OTU numbering

I’m not sure if this is a bug, a feature, or a user error, so let’s see what you think:

Previously, when we were dealing with 454 data and using the 454 SOP, the end result included shared & taxonomy files where the OTU numbering corresponded with the size of the OTU (as in, number of reads in that OTU): Otu0001 was the largest, Otu0002 was the second large etc.

Now, we’ve switched to MiSeq data and the MiSeq SOP, with cluster.split instead of cluster, and the OTU numbering in the final files doesn’t go according to size anymore. It often seems quite random - I’m just looking at a dataset where the 7th largest Otu is Otu00099. Is this a feature that we’ll just have to learn to live with, or is it more likely that we’re doing something wrong that causes this?

*Edited to add and change: I’ve just run a smaller MiSeq dataset actually using cluster and not cluster.split, and the same thing happened: numbering is not according to size anymore, and I’m pretty sure it used to be. What gives?

What version of mothur are you using?

For these analyses, 1.33.3.

(I’ll be switching to the latest one for the next things that I do.)

Yeah, this was fixed a couple of versions ago. Regardless, update and you should be fine. Also, this isn’t a “bug”, it’s all cosmetic.

Thanks for the answer & sorry for wasting your time - I didn’t realize this was a known thing that had already been dealt with.

Hello again,

I’ve just done a rerun of one of my analyses with mothur 1.34.2 and I’m still seeing the same thing in the results. Otu00001 has 585529 reads, Otu00002 has 959199, and so on. It’s definitely not a huge issue and I can easily fix it myself by just giving new numbers to my OTUs. It’s just strange to me that they used to be in size-order and they don’t seem to be anymore.

Regards,
Velma

Could you post the commands you are running in mothur?

Hi,

For the whole workflow? Ok, here it is. I’ve run this with both mothur 1.33.3. and 1.34.2, on our lab cluster, with 20 processors both times. The data is V1-V3, MiSeq. We often have more than one sequencing run which we combine, which was also the case here.

-Before mothur, I ran the data through cutadapt for primer removal & quality control.

-For each run separately:

make.contigs(file=file.files, processors=20)

screen.seqs(fasta=file.trim.contigs.fasta, group=file.contigs.groups, maxambig=0, maxlength=550)

unique.seqs(fasta=file.trim.contigs.good.fasta)
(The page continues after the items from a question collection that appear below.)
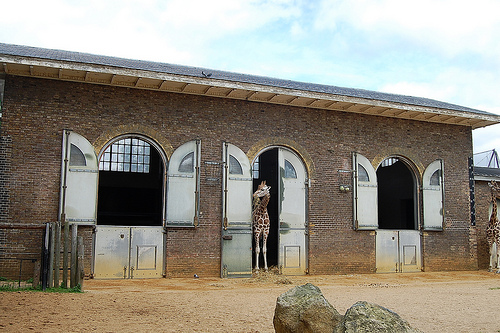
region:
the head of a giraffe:
[240, 177, 277, 208]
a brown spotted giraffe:
[241, 168, 286, 235]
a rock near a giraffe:
[257, 248, 438, 328]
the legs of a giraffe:
[245, 212, 291, 263]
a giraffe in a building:
[140, 58, 441, 294]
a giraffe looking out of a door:
[205, 128, 362, 272]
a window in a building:
[85, 132, 167, 189]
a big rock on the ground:
[261, 265, 448, 326]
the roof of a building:
[179, 56, 426, 108]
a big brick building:
[54, 48, 396, 225]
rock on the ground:
[335, 293, 419, 327]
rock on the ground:
[272, 272, 342, 329]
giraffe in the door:
[251, 181, 276, 279]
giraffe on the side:
[485, 178, 497, 272]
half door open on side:
[168, 136, 201, 230]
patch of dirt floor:
[123, 310, 148, 326]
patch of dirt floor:
[445, 296, 462, 309]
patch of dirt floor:
[167, 293, 183, 304]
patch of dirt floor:
[76, 304, 96, 324]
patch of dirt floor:
[153, 275, 179, 290]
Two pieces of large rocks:
[265, 278, 414, 331]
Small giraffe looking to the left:
[236, 168, 293, 275]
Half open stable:
[347, 131, 469, 275]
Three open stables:
[50, 96, 467, 286]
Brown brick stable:
[2, 37, 494, 285]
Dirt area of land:
[1, 283, 498, 332]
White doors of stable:
[344, 138, 459, 283]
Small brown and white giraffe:
[239, 176, 291, 274]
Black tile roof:
[0, 36, 498, 138]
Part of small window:
[93, 130, 154, 181]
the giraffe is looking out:
[229, 160, 289, 277]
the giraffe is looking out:
[213, 135, 333, 327]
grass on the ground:
[14, 275, 97, 297]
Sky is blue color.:
[291, 26, 361, 79]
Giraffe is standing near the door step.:
[235, 172, 292, 282]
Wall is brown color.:
[11, 109, 56, 191]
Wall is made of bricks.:
[13, 98, 50, 201]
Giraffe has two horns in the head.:
[253, 175, 275, 194]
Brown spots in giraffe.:
[247, 187, 286, 249]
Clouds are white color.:
[113, 18, 186, 55]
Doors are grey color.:
[58, 125, 463, 275]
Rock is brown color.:
[261, 289, 373, 331]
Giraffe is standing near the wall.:
[476, 166, 499, 276]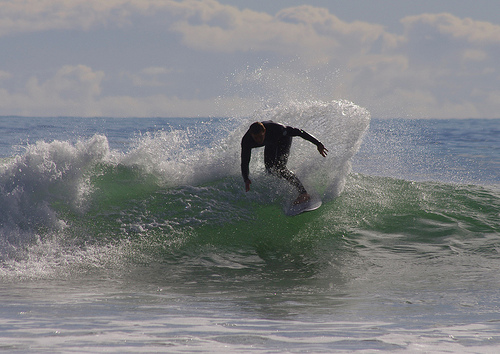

align.seqs(reference=silva.nr_v119.align, fasta=file.trim.contigs.good.unique.fasta)

(I just came to realize from talking with a colleague that there’s actually no reason to do this like I did here and start with separate file lists - he’s just handing mothur the whole list of all fastq files from different runs to start with and running it like that. Still, he’s also seeing the thing with the OTU numbering so this shouldn’t be the reason for it.)

-Concatenate .names, .align and .groups files from each run with cat for the rest of the workflow

-With combined files:

count.seqs(name=combined_files.names, group=combined_files.groups)

unique.seqs(fasta=combined_files.align, count=combined_files.count_table)

screen.seqs(fasta=combined_files.unique.align, name=combined_files.unique.count_table, maxhomop=8, start=1046, end=13127)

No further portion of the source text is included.